Author: Maciej Fijalkowski <[email protected]>
Branch: jitframe-on-heap
Changeset: r59988:1dc6fdd4000d
Date: 2013-01-12 16:59 +0200
http://bitbucket.org/pypy/pypy/changeset/1dc6fdd4000d/
Log: sort out the indexing and compress the frame
diff --git a/pypy/jit/backend/x86/arch.py b/pypy/jit/backend/x86/arch.py
--- a/pypy/jit/backend/x86/arch.py
+++ b/pypy/jit/backend/x86/arch.py
@@ -49,15 +49,17 @@
SAVED_REGISTERS = 1 # range(1, 5)
MY_COPY_OF_REGS = 5 # range(5, 9)
XXX
+ JITFRAME_FIXED_SIZE = 29 # 13 GPR + 16 XMM
+ # reg, we don't save it
else:
# rbp + rbx + r12 + r13 + r14 + r15 + 11 extra words + force_index = 18
FRAME_FIXED_SIZE = 18 # 18 aligned to 16 bytes = 2 * WORD
FORCE_INDEX_OFS = 0
SAVED_REGISTERS = 1 # range(1, 7)
MY_COPY_OF_REGS = 7 # range(7, 18)
- JITFRAME_FIXED_SIZE = 32 # 1 for the number and 32 for all the registers,
- # but they're never used together
-
+ JITFRAME_FIXED_SIZE = 29 # 13 GPR + 16 XMM
+ # reg, we don't save it
+
# "My copy of regs" has room for almost all registers, apart from eax and edx
# which are used in the malloc itself. They are:
# ecx, ebx, esi, edi [32 and 64 bits]
diff --git a/pypy/jit/backend/x86/assembler.py
b/pypy/jit/backend/x86/assembler.py
--- a/pypy/jit/backend/x86/assembler.py
+++ b/pypy/jit/backend/x86/assembler.py
@@ -563,17 +563,14 @@
assert len(set(inputargs)) == len(inputargs)
descr_number = self.cpu.get_fail_descr_number(faildescr)
- failure_recovery = self._find_failure_recovery_bytecode(faildescr)
self.setup(original_loop_token)
if log:
operations = self._inject_debugging_code(faildescr, operations,
'b', descr_number)
- arglocs = self.rebuild_faillocs_from_descr(failure_recovery)
- if not we_are_translated():
- assert ([loc.assembler() for loc in arglocs] ==
- [loc.assembler() for loc in faildescr._x86_debug_faillocs])

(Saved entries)
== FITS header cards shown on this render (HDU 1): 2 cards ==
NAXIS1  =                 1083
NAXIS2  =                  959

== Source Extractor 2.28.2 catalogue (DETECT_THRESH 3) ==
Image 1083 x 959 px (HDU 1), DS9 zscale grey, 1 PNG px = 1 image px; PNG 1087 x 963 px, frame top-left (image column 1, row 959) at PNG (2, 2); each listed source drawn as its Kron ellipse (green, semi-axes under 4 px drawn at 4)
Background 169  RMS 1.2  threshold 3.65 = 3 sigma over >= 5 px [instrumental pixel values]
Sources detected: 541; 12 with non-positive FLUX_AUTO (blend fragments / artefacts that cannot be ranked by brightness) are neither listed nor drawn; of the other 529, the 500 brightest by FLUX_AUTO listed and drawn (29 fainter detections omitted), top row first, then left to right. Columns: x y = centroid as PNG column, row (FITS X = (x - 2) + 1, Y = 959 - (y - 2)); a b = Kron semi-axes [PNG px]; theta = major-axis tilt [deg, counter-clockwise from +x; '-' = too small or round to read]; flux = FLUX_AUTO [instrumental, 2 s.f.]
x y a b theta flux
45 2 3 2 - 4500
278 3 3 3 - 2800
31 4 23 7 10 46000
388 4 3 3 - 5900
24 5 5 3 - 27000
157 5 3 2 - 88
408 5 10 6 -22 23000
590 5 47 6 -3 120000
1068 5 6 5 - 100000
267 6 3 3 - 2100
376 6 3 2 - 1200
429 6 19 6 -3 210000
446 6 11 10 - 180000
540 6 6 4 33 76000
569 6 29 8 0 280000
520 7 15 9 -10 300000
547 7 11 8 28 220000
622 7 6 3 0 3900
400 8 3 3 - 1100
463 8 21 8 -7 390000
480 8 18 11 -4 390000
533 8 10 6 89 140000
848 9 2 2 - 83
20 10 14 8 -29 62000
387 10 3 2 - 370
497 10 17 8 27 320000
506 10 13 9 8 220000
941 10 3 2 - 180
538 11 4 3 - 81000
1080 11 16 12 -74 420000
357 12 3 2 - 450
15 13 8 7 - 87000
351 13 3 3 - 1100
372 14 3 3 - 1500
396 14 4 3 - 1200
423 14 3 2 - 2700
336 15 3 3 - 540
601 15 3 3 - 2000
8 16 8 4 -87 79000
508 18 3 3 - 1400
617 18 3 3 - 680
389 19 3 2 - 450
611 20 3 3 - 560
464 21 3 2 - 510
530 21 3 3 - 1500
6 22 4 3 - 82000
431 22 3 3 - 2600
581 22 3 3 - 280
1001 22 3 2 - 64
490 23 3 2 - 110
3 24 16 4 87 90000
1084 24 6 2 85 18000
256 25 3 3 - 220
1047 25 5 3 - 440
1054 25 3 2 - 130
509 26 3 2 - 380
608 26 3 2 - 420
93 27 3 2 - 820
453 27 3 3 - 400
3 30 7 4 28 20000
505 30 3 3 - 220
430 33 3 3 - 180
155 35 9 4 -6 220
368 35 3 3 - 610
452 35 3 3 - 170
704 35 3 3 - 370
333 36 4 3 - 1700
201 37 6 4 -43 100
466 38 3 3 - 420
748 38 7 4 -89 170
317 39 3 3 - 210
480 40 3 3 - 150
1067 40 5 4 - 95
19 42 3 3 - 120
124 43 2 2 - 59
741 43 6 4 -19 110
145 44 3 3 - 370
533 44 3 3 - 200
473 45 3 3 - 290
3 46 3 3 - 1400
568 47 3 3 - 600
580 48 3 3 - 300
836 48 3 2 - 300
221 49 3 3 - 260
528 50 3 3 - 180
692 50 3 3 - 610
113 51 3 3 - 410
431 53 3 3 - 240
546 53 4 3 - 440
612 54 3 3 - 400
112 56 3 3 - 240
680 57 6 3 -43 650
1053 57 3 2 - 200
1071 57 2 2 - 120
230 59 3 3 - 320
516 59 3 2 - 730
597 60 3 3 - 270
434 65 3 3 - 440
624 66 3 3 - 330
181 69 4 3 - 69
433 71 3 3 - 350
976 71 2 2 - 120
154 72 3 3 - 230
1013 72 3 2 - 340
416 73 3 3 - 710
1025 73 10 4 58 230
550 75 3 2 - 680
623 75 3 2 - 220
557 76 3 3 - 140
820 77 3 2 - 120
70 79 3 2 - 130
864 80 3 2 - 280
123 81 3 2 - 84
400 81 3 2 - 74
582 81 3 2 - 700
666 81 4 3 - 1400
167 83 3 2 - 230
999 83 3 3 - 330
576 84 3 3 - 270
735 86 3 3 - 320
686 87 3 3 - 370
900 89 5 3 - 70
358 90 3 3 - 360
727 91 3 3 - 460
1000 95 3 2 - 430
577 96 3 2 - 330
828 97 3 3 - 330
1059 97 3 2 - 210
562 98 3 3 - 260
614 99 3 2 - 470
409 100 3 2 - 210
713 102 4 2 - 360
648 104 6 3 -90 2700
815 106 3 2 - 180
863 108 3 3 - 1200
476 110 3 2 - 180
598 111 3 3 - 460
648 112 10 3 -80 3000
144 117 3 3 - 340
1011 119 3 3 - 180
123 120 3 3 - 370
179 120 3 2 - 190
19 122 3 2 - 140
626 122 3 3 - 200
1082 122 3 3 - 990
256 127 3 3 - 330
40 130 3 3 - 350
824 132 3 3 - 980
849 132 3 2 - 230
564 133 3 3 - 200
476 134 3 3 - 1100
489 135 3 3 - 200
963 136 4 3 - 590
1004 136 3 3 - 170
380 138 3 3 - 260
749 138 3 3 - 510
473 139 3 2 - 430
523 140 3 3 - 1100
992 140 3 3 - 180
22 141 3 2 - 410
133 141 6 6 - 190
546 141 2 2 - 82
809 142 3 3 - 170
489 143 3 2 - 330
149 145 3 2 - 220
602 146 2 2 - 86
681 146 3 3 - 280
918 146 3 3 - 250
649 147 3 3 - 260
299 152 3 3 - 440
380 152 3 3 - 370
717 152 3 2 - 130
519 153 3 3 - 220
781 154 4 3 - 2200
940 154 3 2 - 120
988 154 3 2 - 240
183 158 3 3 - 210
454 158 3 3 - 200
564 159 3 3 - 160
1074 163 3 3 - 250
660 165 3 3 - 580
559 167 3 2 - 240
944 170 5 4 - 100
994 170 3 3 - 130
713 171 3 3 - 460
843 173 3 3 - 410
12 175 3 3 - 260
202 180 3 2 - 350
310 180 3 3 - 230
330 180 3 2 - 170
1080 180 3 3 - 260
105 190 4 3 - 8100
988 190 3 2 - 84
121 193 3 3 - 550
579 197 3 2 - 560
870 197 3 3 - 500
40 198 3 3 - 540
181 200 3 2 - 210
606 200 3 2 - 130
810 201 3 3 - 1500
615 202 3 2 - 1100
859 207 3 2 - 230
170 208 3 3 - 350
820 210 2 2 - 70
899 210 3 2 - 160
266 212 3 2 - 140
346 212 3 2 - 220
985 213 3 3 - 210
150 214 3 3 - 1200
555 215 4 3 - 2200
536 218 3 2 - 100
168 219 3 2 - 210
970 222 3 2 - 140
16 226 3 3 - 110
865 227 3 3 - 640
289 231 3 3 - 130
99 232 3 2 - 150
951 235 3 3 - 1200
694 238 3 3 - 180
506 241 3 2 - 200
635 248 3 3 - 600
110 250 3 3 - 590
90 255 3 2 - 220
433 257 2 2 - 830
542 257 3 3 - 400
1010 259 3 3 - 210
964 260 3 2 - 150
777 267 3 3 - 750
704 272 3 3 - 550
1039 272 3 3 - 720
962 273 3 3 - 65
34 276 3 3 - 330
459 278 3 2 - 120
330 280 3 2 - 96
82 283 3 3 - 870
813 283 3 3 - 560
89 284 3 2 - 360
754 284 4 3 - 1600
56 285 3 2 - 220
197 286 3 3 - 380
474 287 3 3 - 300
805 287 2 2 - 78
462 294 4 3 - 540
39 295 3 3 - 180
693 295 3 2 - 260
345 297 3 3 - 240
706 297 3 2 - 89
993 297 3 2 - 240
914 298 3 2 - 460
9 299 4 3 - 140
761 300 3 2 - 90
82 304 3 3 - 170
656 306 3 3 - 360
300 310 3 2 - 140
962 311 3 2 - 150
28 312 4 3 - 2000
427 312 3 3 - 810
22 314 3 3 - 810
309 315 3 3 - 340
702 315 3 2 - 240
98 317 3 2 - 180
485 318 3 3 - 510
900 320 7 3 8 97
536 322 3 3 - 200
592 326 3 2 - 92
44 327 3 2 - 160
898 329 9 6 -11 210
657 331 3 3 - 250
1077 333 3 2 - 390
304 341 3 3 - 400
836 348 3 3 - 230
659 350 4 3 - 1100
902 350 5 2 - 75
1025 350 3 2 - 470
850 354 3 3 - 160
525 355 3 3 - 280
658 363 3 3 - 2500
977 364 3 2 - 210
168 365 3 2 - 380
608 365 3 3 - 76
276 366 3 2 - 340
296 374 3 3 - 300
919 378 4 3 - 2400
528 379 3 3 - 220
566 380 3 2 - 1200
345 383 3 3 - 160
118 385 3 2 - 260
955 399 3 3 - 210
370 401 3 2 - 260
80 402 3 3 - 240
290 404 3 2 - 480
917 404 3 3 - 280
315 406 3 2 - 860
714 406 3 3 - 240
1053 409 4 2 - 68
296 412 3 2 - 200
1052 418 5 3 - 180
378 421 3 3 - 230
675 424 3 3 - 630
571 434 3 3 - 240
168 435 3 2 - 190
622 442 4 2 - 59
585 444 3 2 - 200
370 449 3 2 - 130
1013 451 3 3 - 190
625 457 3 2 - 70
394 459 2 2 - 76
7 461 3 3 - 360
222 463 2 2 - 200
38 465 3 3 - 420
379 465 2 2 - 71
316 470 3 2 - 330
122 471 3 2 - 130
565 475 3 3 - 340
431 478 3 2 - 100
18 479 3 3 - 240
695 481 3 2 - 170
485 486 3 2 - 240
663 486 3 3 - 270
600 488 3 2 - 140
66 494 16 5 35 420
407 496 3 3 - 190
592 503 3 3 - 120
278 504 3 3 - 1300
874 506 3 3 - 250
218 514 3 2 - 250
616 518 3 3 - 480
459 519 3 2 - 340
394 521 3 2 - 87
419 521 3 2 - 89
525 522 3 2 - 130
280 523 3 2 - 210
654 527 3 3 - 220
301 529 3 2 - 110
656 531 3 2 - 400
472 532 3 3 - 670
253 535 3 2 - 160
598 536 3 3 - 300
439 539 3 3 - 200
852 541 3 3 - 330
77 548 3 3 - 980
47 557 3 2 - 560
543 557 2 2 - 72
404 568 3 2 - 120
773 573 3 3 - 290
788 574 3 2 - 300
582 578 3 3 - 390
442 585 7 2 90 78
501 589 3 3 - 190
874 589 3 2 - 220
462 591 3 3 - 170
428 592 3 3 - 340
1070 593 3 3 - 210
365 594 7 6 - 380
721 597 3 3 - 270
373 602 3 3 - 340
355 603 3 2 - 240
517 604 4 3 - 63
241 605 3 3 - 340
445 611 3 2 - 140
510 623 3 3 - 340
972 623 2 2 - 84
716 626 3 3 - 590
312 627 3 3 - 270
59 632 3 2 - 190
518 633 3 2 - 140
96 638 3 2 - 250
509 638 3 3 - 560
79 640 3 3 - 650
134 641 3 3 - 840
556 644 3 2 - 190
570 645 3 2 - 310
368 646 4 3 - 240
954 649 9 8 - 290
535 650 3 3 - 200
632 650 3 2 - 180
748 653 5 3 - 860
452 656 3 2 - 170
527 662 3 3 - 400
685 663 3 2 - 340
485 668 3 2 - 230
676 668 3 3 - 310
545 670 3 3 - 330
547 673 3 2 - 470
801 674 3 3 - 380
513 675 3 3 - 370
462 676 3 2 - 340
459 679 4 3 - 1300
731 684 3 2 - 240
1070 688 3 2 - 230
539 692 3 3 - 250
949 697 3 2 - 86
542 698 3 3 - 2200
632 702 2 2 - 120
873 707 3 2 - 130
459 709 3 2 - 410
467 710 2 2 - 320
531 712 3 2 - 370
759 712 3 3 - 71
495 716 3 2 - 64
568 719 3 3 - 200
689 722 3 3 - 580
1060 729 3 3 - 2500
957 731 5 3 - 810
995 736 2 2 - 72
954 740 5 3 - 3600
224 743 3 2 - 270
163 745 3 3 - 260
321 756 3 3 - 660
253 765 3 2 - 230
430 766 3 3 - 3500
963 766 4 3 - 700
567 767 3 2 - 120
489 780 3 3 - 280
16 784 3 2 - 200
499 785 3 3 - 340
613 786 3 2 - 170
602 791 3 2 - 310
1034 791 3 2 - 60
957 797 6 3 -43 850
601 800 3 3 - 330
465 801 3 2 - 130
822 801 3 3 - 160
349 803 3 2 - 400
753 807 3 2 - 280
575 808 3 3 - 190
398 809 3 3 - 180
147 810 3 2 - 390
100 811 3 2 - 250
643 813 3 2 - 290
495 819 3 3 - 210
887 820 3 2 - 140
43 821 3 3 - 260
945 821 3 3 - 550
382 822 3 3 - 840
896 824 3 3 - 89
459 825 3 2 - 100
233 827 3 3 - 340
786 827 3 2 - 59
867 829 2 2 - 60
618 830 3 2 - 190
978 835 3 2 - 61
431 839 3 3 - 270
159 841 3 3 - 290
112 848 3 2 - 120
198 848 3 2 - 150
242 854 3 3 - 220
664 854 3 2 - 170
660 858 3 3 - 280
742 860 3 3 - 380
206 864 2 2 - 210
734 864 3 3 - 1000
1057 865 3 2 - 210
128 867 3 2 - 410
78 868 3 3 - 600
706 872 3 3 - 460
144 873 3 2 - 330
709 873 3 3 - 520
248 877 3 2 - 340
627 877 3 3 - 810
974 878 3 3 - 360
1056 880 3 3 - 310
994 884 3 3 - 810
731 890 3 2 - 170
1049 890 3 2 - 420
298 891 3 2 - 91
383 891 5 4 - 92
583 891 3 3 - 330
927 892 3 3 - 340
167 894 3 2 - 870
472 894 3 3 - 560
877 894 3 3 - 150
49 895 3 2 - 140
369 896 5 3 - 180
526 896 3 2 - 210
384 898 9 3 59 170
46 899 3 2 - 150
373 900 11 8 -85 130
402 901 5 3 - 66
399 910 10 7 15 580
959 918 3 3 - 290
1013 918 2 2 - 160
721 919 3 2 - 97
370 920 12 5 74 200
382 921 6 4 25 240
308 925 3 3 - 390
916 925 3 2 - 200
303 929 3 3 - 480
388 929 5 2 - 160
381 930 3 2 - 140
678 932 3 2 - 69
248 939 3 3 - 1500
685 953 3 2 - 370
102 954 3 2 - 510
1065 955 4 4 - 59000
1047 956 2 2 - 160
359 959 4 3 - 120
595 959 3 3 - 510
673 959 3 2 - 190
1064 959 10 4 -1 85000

_Challenge 1_
Duplicate the part of the commit diff that runs from "descr_number = self.cpu.get_fail_descr_number(faildescr)" to "loc in faildescr._x86_debug_faillocs])".
_Challenge 2_
In the entries, switch "catalogue" to "catalog" in the lines from the line with "Source Extractor 2.28.2" to the line with "Image 1083 x", and give back only those lines with everything else unchanged.

_Full response 1_
descr_number = self.cpu.get_fail_descr_number(faildescr)
- failure_recovery = self._find_failure_recovery_bytecode(faildescr)
self.setup(original_loop_token)
if log:
operations = self._inject_debugging_code(faildescr, operations,
'b', descr_number)
- arglocs = self.rebuild_faillocs_from_descr(failure_recovery)
- if not we_are_translated():
- assert ([loc.assembler() for loc in arglocs] ==
- [loc.assembler() for loc in faildescr._x86_debug_faillocs])

_Full response 2_
== Source Extractor 2.28.2 catalog (DETECT_THRESH 3) ==
Image 1083 x 959 px (HDU 1), DS9 zscale grey, 1 PNG px = 1 image px; PNG 1087 x 963 px, frame top-left (image column 1, row 959) at PNG (2, 2); each listed source drawn as its Kron ellipse (green, semi-axes under 4 px drawn at 4)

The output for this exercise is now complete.